There is little surprise in the appearance of behavioral regressions
for certain workloads. Few people would have expected RSDL to be perfect
within a week of its first posting. The real difficulty, instead, is that
RSDL creator Con Kolivas has reacted in a somewhat defensive manner, refusing to see the behavior as a regression:
Your expectations of what you should be able to do are simply
skewed. Find what cpu balance you loved in the old one (and I
believe it wasn't that much more cpu in favour of X if I recall
correctly) and simply change the nice setting on your lame encoder
- since you're already setting one anyway.

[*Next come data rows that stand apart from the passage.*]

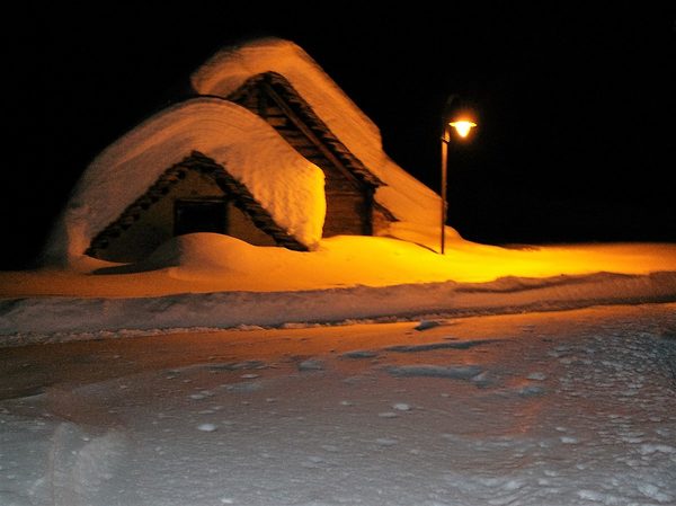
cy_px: 253
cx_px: 338
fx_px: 683
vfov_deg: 40.6
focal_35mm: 35
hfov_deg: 52.7
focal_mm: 5.86
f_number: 2.8
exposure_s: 1/3
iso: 100
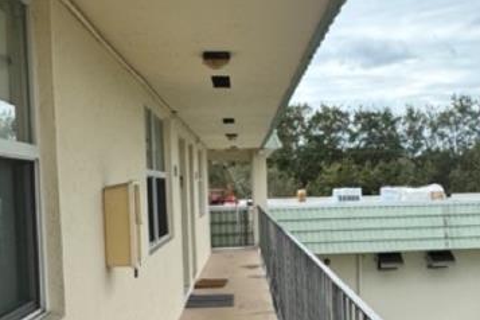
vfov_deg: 27.3
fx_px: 653
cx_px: 301
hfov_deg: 40.1
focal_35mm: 49
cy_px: 225
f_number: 2.2
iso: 50
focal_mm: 2.22
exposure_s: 1/1395
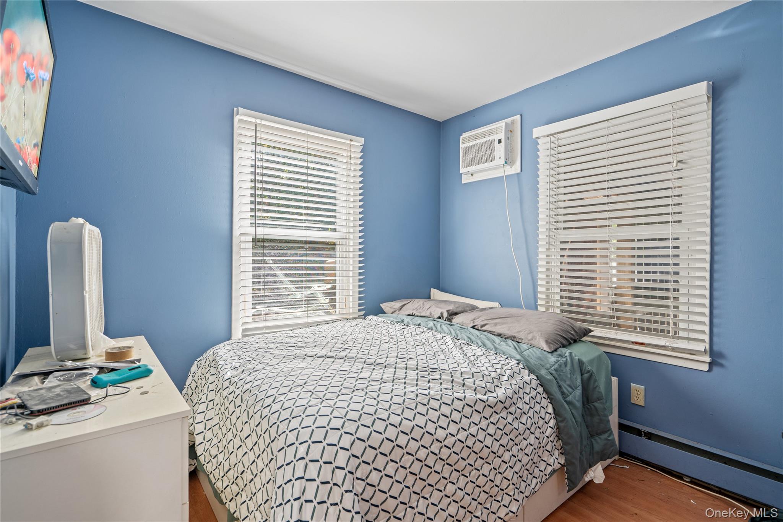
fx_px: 348
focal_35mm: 16
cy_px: 261
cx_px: 392
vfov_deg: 73.7
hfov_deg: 96.7
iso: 640
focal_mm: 16
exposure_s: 1/10
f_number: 5.6
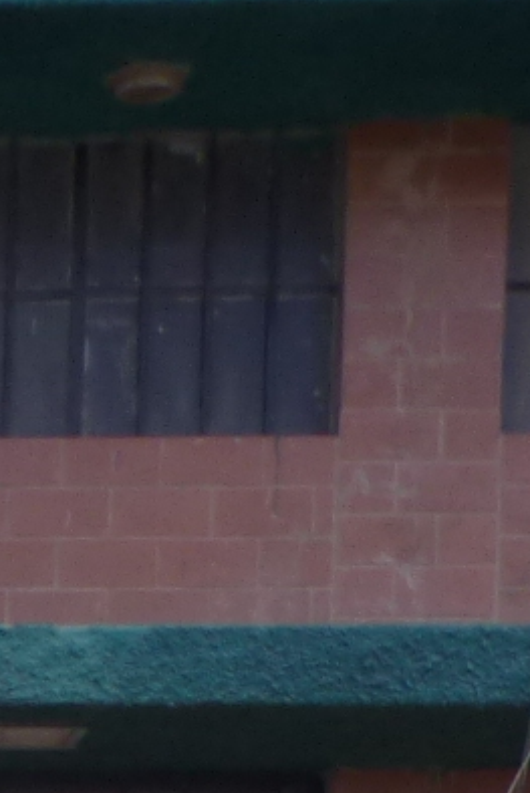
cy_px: 1493
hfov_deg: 7.5
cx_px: -1016
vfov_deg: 11.6
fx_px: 3574
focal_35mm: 162
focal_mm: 5.4
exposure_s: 1/400
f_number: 3.6
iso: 100
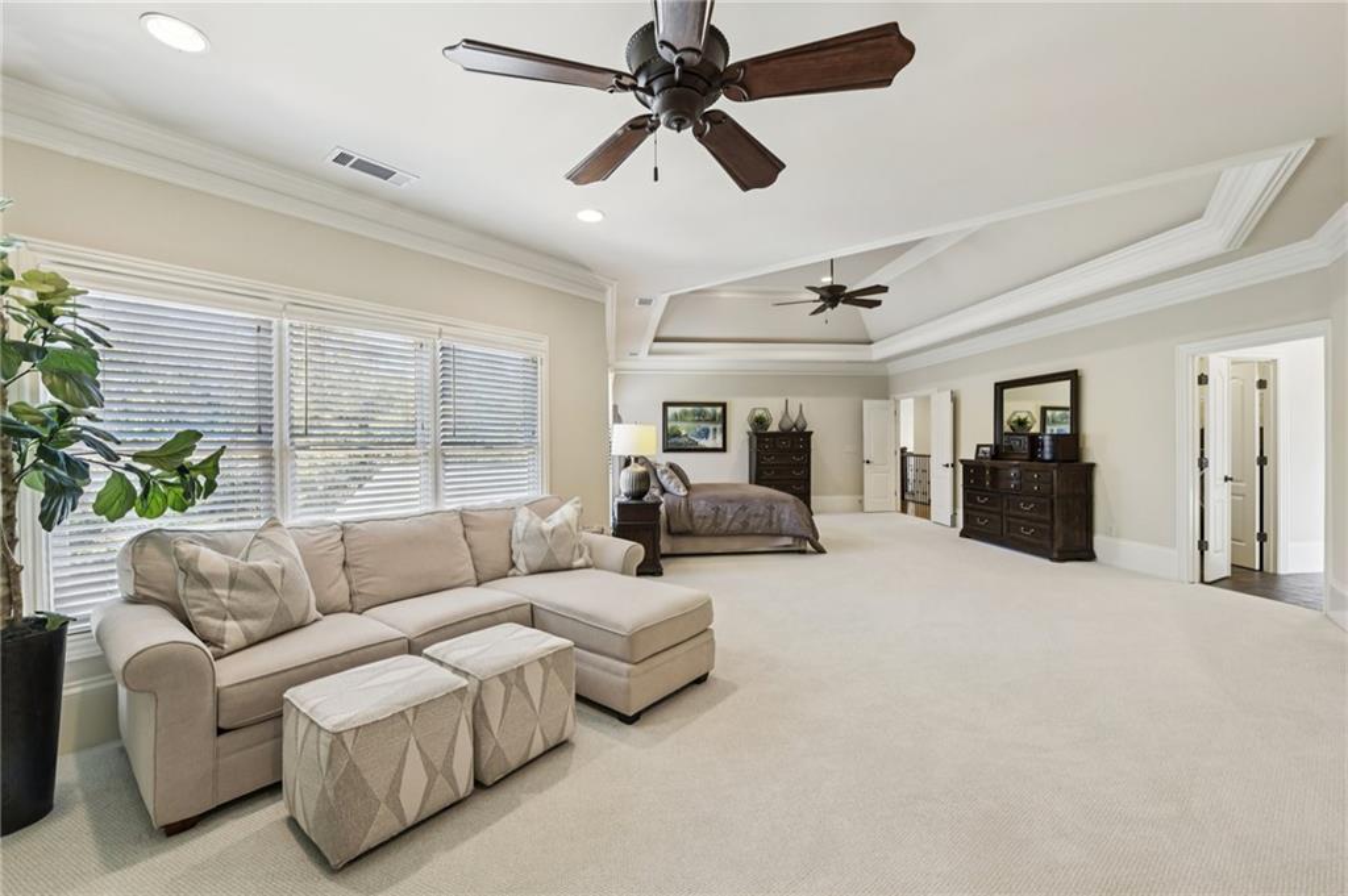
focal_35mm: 14
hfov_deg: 104.3
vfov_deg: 81.1
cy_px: 448
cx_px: 674
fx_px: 524
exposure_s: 1/25
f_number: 8
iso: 400
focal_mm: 14
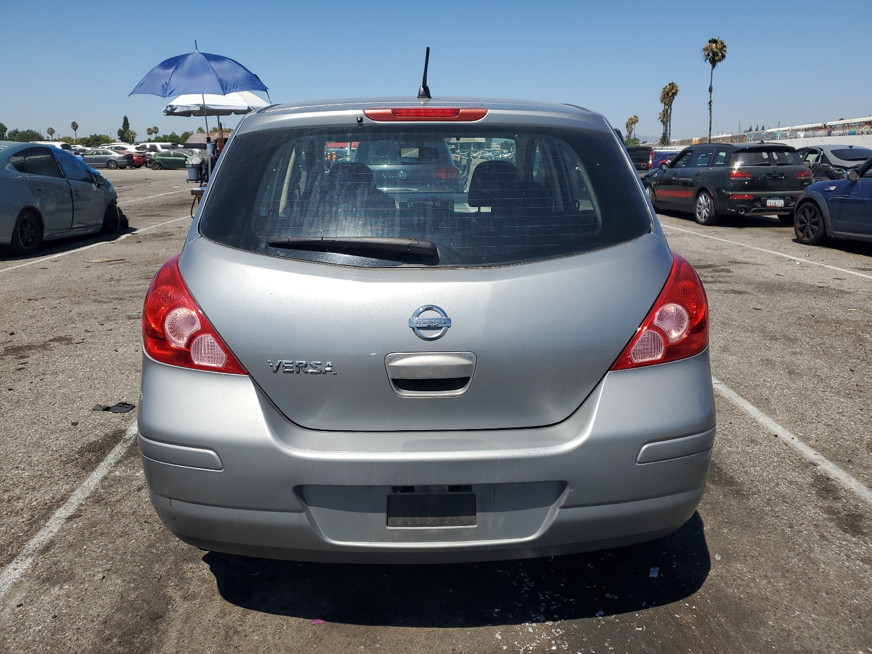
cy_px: 327
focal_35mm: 26
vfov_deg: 53.1
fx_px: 655
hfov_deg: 67.3
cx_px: 436
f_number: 1.5
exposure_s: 1/5000
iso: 50
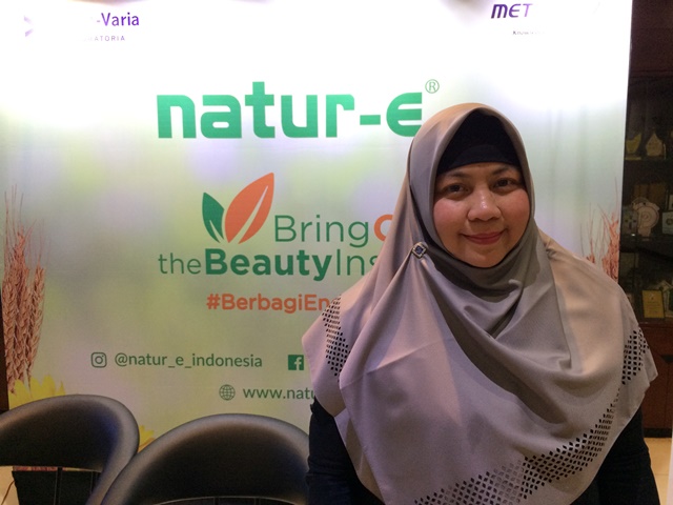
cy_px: 252
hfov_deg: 61.7
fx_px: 564
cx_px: 336
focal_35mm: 29
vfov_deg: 48.2
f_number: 2.2
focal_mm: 4.15
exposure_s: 1/33
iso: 200
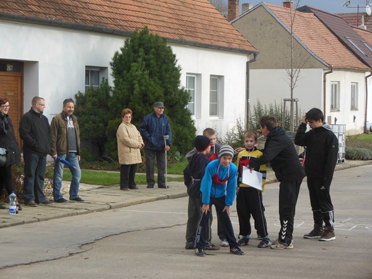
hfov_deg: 22.5
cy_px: 140
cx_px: 186
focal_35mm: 87
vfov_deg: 17.0
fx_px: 935
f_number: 4.6
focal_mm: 15.5
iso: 125
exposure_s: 1/320
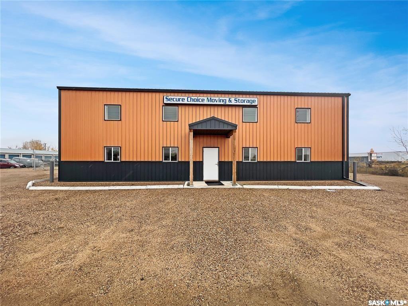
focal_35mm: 13
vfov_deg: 89.9
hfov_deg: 106.2
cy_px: 153
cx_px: 204
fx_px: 153
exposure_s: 1/354
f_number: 1.8
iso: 32
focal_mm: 1.57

We simply cannot continue arguing that we should dish out
unfairness in any manner any more. It will always come back and
bite us where we don't want it. We are getting good interactive
response with a fair scheduler yet you seem intent on overloading
it to find fault with it.
Con's position is that the scheduler should strive to provide fairness and
low latency; any further expectations about interactive response should
then be addressed by playing with nice levels. The interactivity estimator
built into the current scheduler is just too difficult to work with; the
kernel should not be in that particular business. The problem is that
this approach conflicts with how Linux users have come to expect things to
work.
As soon as one looks at improving RSDL for these situations, one gets into
the same old discussions on improving interactive response in general.
Linus pointed out that RSDL's way of
scheduling is not quite as fair as it could be, since it does not always
account for work in the right place:
And the problem is that a lot of clients actually end up doing
*more* in the X server than they do themselves directly. Doing
things like showing a line of text on the screen is a lot more
expensive than just keeping track of that line of text, so you end
up with the X server easily being marked as getting "too much" CPU
time, and the clients as being starved for CPU time. And then you
get bad interactive behaviour.
There are a couple of ways of handling problems like this. One is to just
favor the X server, either by somehow marking it as the core of interactive
behavior or by simply raising its priority. Con has been in favor of the
latter approach; to that end, he has posted a
separate patch which is aimed at improving latencies for all processes,
even when they are not all running at the same priority levels. There have
not been any follow-up results reported as of this writing.
This difficulty may well not keep RSDL out of the mainline kernel. The
advantages inherent in dumping the interactivity heuristics are large, and
RSDL does seem to improve life for a number of users. Noticeable
performance regressions for some workloads are a problem, though; nobody
wants to field a bunch of "2.6.x turned my response to crap" messages from
unhappy users. So expect some iterations on this project yet - and,
perhaps, an additional kernel cycle or two before it can be merged.